After over a dozen public sector banks, including State Bank of India, have voluntarily linked their loans and deposits pricing to the repo rate, Reserve Bank Governor Shaktikanta Das on Monday stressed on the need for the entire system switching to this model, saying such a move can speed up the monetary transmission process.
While SBI was the first one to link its loans and deposits to the repo rate from May and home loans from July, six other peer banks, like Bank of Baroda, Union Bank, and Canara Bank, among others, announced the same last week under which the asset side pricing has moved down fast.
The move comes even as the regulator has decided not to push banks for this, considering their poor finances.
These six PSBs announced the switch-over after the last monetary policy wherein RBI lowered the repo rates by 35 bps to a nine-year low of 5.4 per cent and has ruled out asking banks to do so saying "banks are just about coming out of the NPA mess and it seems that they need to be given more time to improve their finances."
The process of shifting to an external benchmark on rates needs to be faster and our expectation is that they should move faster, Das told the annual banking conference organised by the industry lobby Ficci here this morning.
"I think the time has now come to formalise this linking of new loans to external benchmarks like repo rate. We are monitoring this and will be initiating necessary steps," Das said.
"We will definitely play our role as the regulator to work with banks, to see the trend in the market and take steps that will formalise these linking of new loans to the repo rate or to an external benchmark."
Das explained that the RBI has kept the external benchmarks in abeyance earlier because "we wanted to see how the market evolves. It is a positive trend to which banks have responded and are now linking their lending rates, especially the new loans, to the repo rate and other external benchmarks."
"But this process needs to be faster. Today, the economy requires a certain amount of push not just from the monetary policy but also from its transmission," he said and expressed his optimism that more transmission will be faster.

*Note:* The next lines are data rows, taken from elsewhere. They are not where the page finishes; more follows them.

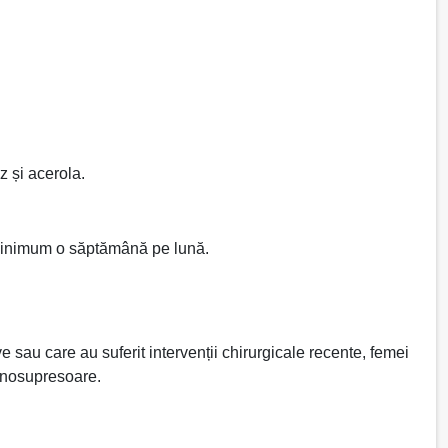
z și acerola.
e minimum o săptămână pe lună.
e sau care au suferit intervenții chirurgicale recente, femei
munosupresoare.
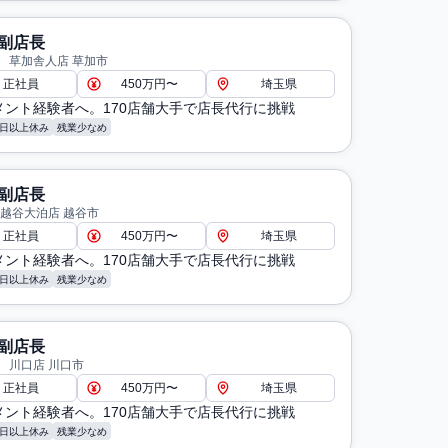
副店長
 草加舎人店 草加市
正社員
450万円〜
埼玉県
メント経験者へ。170店舗大手で店長代行に挑戦
8日以上休み
残業少なめ
副店長
 越谷大泊店 越谷市
正社員
450万円〜
埼玉県
メント経験者へ。170店舗大手で店長代行に挑戦
8日以上休み
残業少なめ
副店長
 川口店 川口市
正社員
450万円〜
埼玉県
メント経験者へ。170店舗大手で店長代行に挑戦
8日以上休み
残業少なめ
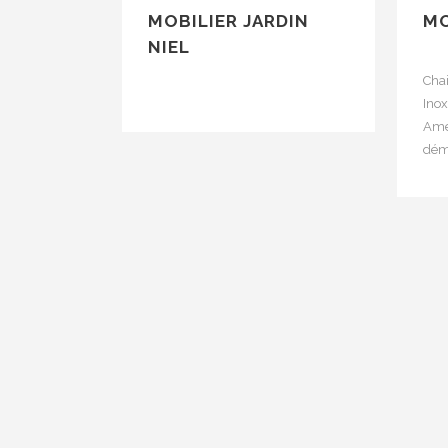
MOBILIER JARDIN
MO
NIEL
Chai
Inox
Ame
dém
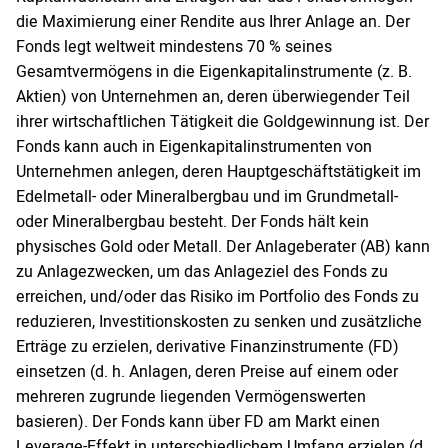
die Maximierung einer Rendite aus Ihrer Anlage an. Der
Fonds legt weltweit mindestens 70 % seines
Gesamtvermögens in die Eigenkapitalinstrumente (z. B.
Aktien) von Unternehmen an, deren überwiegender Teil
ihrer wirtschaftlichen Tätigkeit die Goldgewinnung ist. Der
Fonds kann auch in Eigenkapitalinstrumenten von
Unternehmen anlegen, deren Hauptgeschäftstätigkeit im
Edelmetall- oder Mineralbergbau und im Grundmetall-
oder Mineralbergbau besteht. Der Fonds hält kein
physisches Gold oder Metall. Der Anlageberater (AB) kann
zu Anlagezwecken, um das Anlageziel des Fonds zu
erreichen, und/oder das Risiko im Portfolio des Fonds zu
reduzieren, Investitionskosten zu senken und zusätzliche
Erträge zu erzielen, derivative Finanzinstrumente (FD)
einsetzen (d. h. Anlagen, deren Preise auf einem oder
mehreren zugrunde liegenden Vermögenswerten
basieren). Der Fonds kann über FD am Markt einen
Leverage-Effekt in unterschiedlichem Umfang erzielen (d.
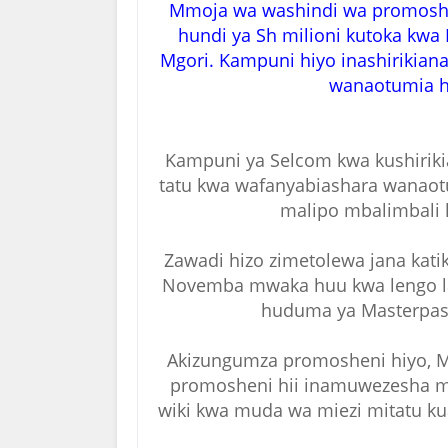
Mmoja wa washindi wa promosheni
hundi ya Sh milioni kutoka kw
Mgori. Kampuni hiyo inashirikian
wanaotumia 
Kampuni ya Selcom kwa kushiriki
tatu kwa wafanyabiashara wanao
malipo mbalimbali
Zawadi hizo zimetolewa jana kati
Novemba mwaka huu kwa lengo la
huduma ya Masterpas
Akizungumza promosheni hiyo, 
promosheni hii inamuwezesha mfa
wiki kwa muda wa miezi mitatu 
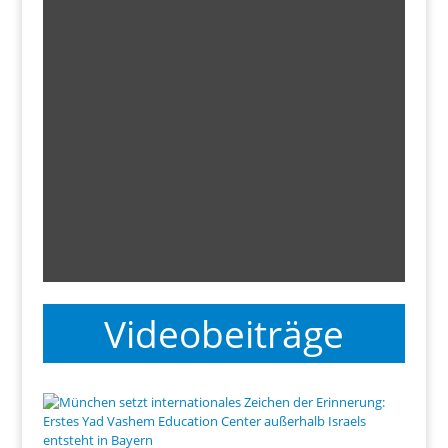
Videobeiträge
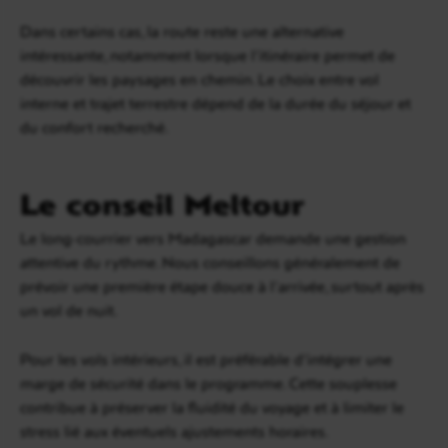
Dans certains cas, la route reste une alternative
intéressante, notamment lorsque l’itinéraire permet de
découvrir les paysages en chemin. Le choix entre vol
interne et trajet terrestre dépend de la durée du séjour et
du confort recherché.
Le conseil Meltour
Le long-courrier vers Madagascar demande une gestion
attentive du rythme. Nous conseillons généralement de
prévoir une première étape douce à l’arrivée, surtout après
un vol de nuit.
Pour les vols intérieurs, il est préférable d’intégrer une
marge de sécurité dans le programme. Cette souplesse
contribue à préserver la fluidité du voyage et à limiter le
stress lié aux éventuels ajustements horaires.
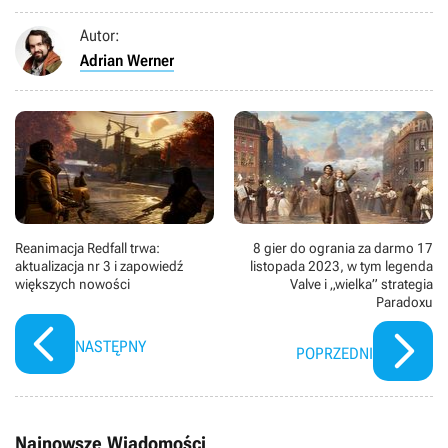
Autor:
Adrian Werner
Reanimacja Redfall trwa:
8 gier do ogrania za darmo 17
aktualizacja nr 3 i zapowiedź
listopada 2023, w tym legenda
większych nowości
Valve i „wielka” strategia
Paradoxu
NASTĘPNY
POPRZEDNI
Najnowsze Wiadomości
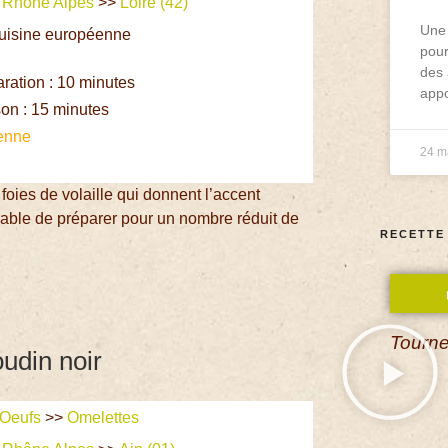
>
Rhône Alpes
>>
Loire (42)
Une 
Cuisine européenne
pour
e
des 
ation : 10 minutes
appo
on : 15 minutes
enne
24 m
foies de volaille qui donnent l’accent
férable de préparer pour un nombre réduit de
RECETTE
Tourne
udin noir
Oeufs
>>
Omelettes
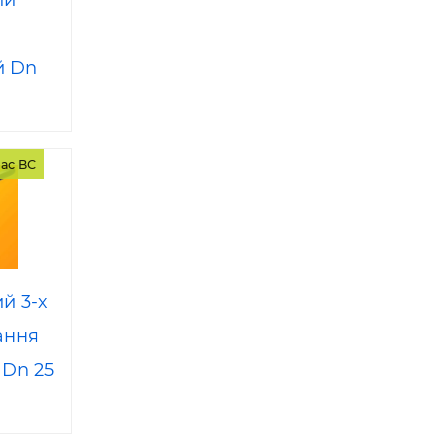
ий
й Dn
ас ВС
й 3-х
ання
 Dn 25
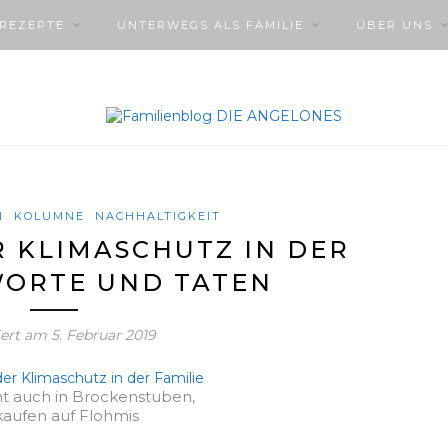
NREZEPTE
UNTERWEGS ALS FAMILIE
ÜBER UNS
N
KOLUMNE
NACHHALTIGKEIT
 KLIMASCHUTZ IN DER
WORTE UND TATEN
iert am
5. Februar 2019
t auch in Brockenstuben,
kaufen auf Flohmis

Though he expressed his concern over the steady dip in growth, Das said a "mood of doom and gloom isn't going to help anyone and what is important to look at the positives", but he was also quick to add growth has become the highest priority for all, and that every policymaker is concerned with it.
He also assured that liquidity will not be a deterrent for growth as he admitted that issues like the crisis at NBFCs, liquidity crisis for some critical sectors, and monetary transmission and banking reforms do affect business community as also the economy as a whole.
Noting that the global banking system as a whole is more resilient to cushion risks now, he said it is important to look at financial stability as this alone can ensure long-term growth.
Stating that the weaker-than-expected growth with signs of slowdown is the key risk to global financial stability today, the governor warned that headwinds to financial stability can emanate from payments, credit and external markets.
Calling for radical corporate governance reforms in the nearly crippled state-run banks, Das said their real test is their ability to access capital from the markets rather than depending on the government.
Lauding the recent amendments to the bankruptcy laws, which have given primacy to financial creditors in the event of bankruptcy and the resultant resolution either through asset sale or liquidation over operational creditors, he said the latest amendments will help ring-fence the banking sector.